Wajah Itachi terlihat suram. "Seseorang tak bersalah sampai ia terbukti bersalah. Sasuke mungkin membunuhmu dan menghabisi keluargamu, tapi di masa ini ia belum melakukan apa pun. Apa kau menyarankan aku untuk memengal kepala adikku yang sejauh ini tak melakukan apa-apa?"

"Pangeran Itachi, Apa anda baru saja menyarankan hamba untuk tidak membalas dendam?"

"Kau yang sekarang tak punya alasan untuk mencelakai Sasuke. Jika semua yang kau katakan bisa dihindari tak perlu ada darah yang tumpah. Kita masih punya waktu untuk merubah pemikiran adikku bukan?"

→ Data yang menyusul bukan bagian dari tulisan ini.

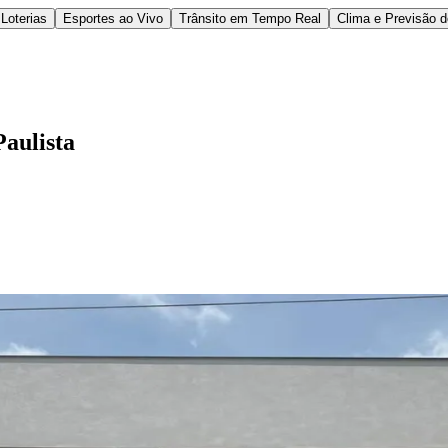
Loterias
Esportes ao Vivo
Trânsito em Tempo Real
Clima e Previsão 
aulista
l
Bethaville
Boa Vista
Califórnia
Carapicuíba
Centro
Chácaras Marco
Cida
im dos Altos
Jardim dos Camargos
Jardim Esperança
Jardim Graziela
Jard
lista
Jardim Reginalice
Jardim São Luís
Jardim São Pedro
Jardim São Sil
uzia
Parque Viana
Pirapora do Bom Jesus
Recanto Phrynéa
Santana de P
 Porto
Votupoca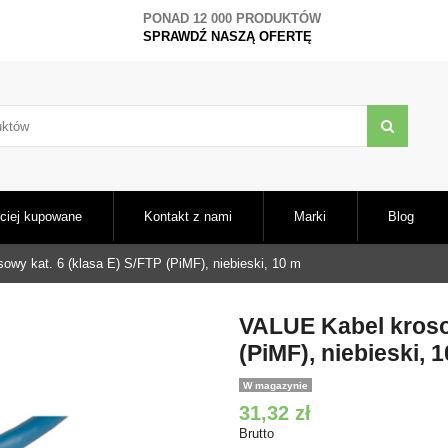
PONAD 12 000 PRODUKTÓW
SPRAWDŹ NASZĄ OFERTĘ
ciej kupowane
Kontakt z nami
Marki
Blog
owy kat. 6 (klasa E) S/FTP (PiMF), niebieski, 10 m
VALUE Kabel krosow
(PiMF), niebieski, 
W magazynie
31,32 zł
Brutto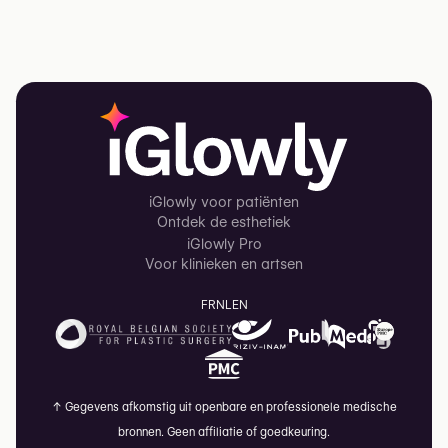
iGlowly voor patiënten
Ontdek de esthetiek
iGlowly Pro
Voor klinieken en artsen
FR
NL
EN
↑
Gegevens afkomstig uit openbare en professionele medische
bronnen. Geen affiliatie of goedkeuring.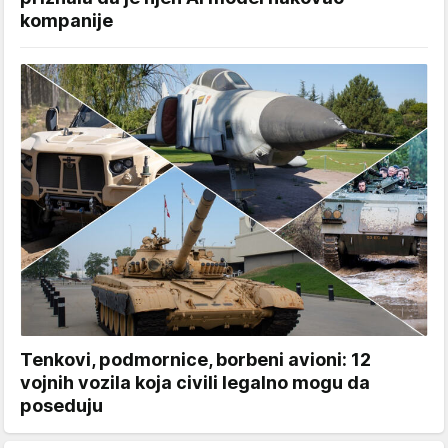
kompanije
Tenkovi, podmornice, borbeni avioni: 12
vojnih vozila koja civili legalno mogu da
poseduju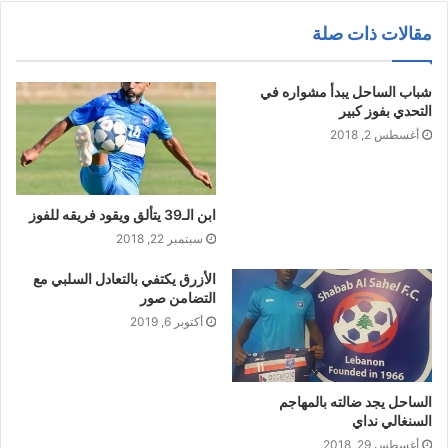
مقالات ذات صلة
شباب الساحل يبدأ مشواره في
التحدي بفوز كبير
أغسطس 2, 2018
ابن الـ39 يتألق ويقود فريقه للفوز
سبتمبر 22, 2018
الأزرق يكتفي بالتعادل السلبي مع
التضامن صور
أكتوبر 6, 2019
الساحل يجد ضالته بالمهاجم
السنغالي نداي
أغسطس 29, 2018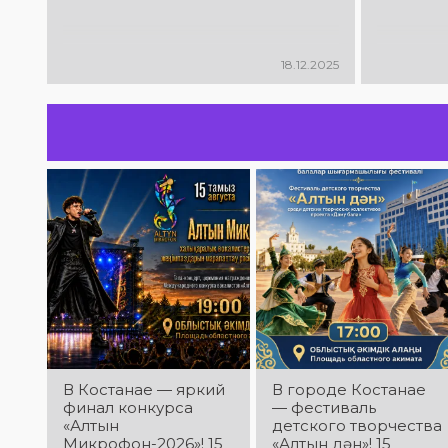
18.12.2025
В Костанае — яркий
В городе Костанае
финал конкурса
— фестиваль
«Алтын
детского творчества
Микрофон-2026»! 15
«Алтын дән»! 15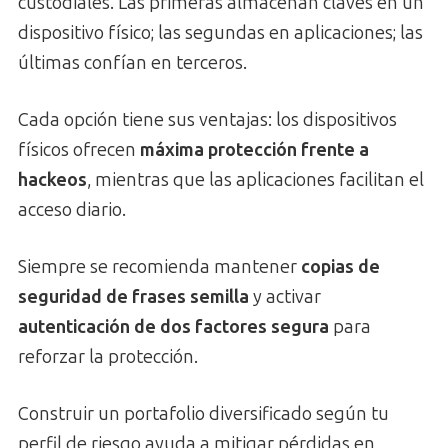
custodiales. Las primeras almacenan claves en un
dispositivo físico; las segundas en aplicaciones; las
últimas confían en terceros.
Cada opción tiene sus ventajas: los dispositivos
físicos ofrecen
máxima protección frente a
hackeos
, mientras que las aplicaciones facilitan el
acceso diario.
Siempre se recomienda mantener
copias de
seguridad de frases semilla
y activar
autenticación de dos factores segura
para
reforzar la protección.
Construir un portafolio diversificado según tu
perfil de riesgo ayuda a mitigar pérdidas en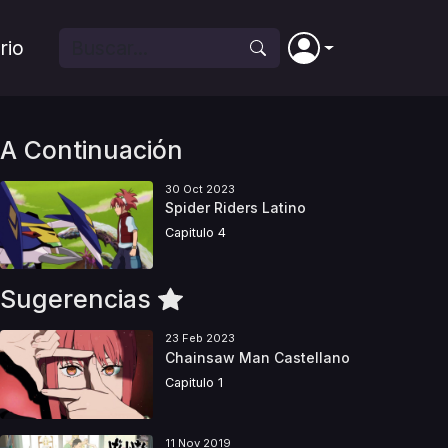
rio
A Continuación
30 Oct 2023
Spider Riders Latino
Capitulo 4
Sugerencias
23 Feb 2023
Chainsaw Man Castellano
Capitulo 1
11 Nov 2019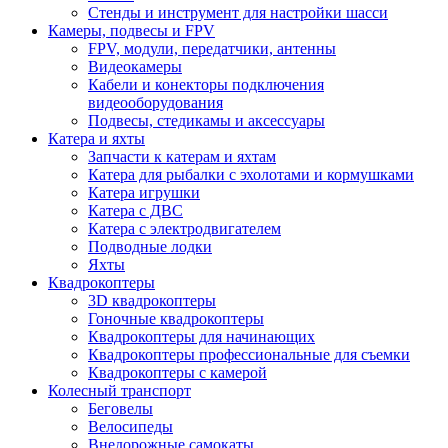
Стенды и инструмент для настройки шасси
Камеры, подвесы и FPV
FPV, модули, передатчики, антенны
Видеокамеры
Кабели и конекторы подключения
видеооборудования
Подвесы, стедикамы и аксессуары
Катера и яхты
Запчасти к катерам и яхтам
Катера для рыбалки с эхолотами и кормушками
Катера игрушки
Катера с ДВС
Катера с электродвигателем
Подводные лодки
Яхты
Квадрокоптеры
3D квадрокоптеры
Гоночные квадрокоптеры
Квадрокоптеры для начинающих
Квадрокоптеры профессиональные для съемки
Квадрокоптеры с камерой
Колесный транспорт
Беговелы
Велосипеды
Внедорожные самокаты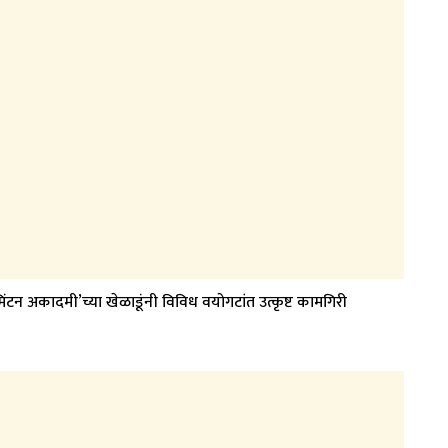
मिंटन अकादमी’च्या खेळाडूंनी विविध वयोगटांत उत्कृष्ट कामगिरी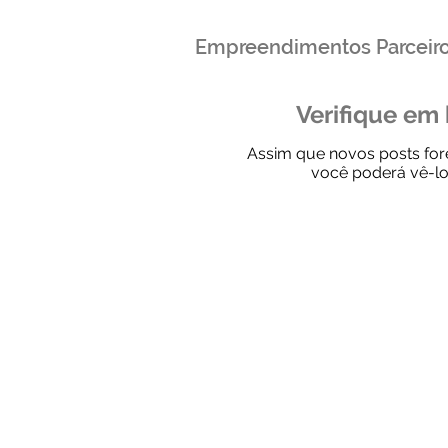
Empreendimentos Parceir
Verifique em
Assim que novos posts for
você poderá vê-lo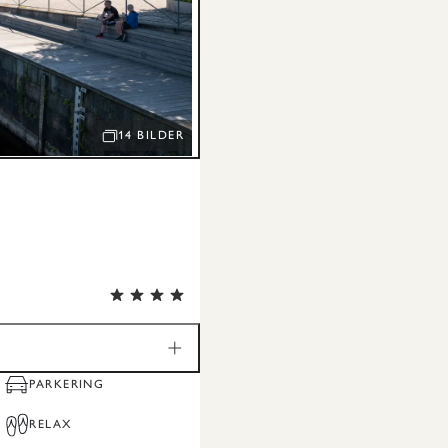
14 BILDER
ÖPPNA BILDSPEL
PARKERING
RELAX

"Apa dia akan bisa berubah? Apa Pangeran Sasuke bisa membuang ambisinya hanya dengan kata-kata anda? Orang yang ia ingin jatuhkan. Jika hamba berusaha melukai pangeran Sasuke sekarang apa yang akan anda lakukan?"

"Meski kau telah menyelamatkan nyawaku aku tetap akan menghukummu dan keluargamu."

"Jadi anda akan menunggu bencana datang pada anda?"

"Jika Sasuke terbukti berkonspirasi dan membahayakan nyawaku. Aku akan menghunus pedang untuk melindungi diri, tapi sebelum semua itu terjadi aku ingin memberikan dia kesempatan. Aku percaya tragedi yang kau alami tak akan terulang. Bukankah kau di sisiku untuk mencegah tragedi ini. Jika bisa aku tak ingin menumpahkan darah saudaraku."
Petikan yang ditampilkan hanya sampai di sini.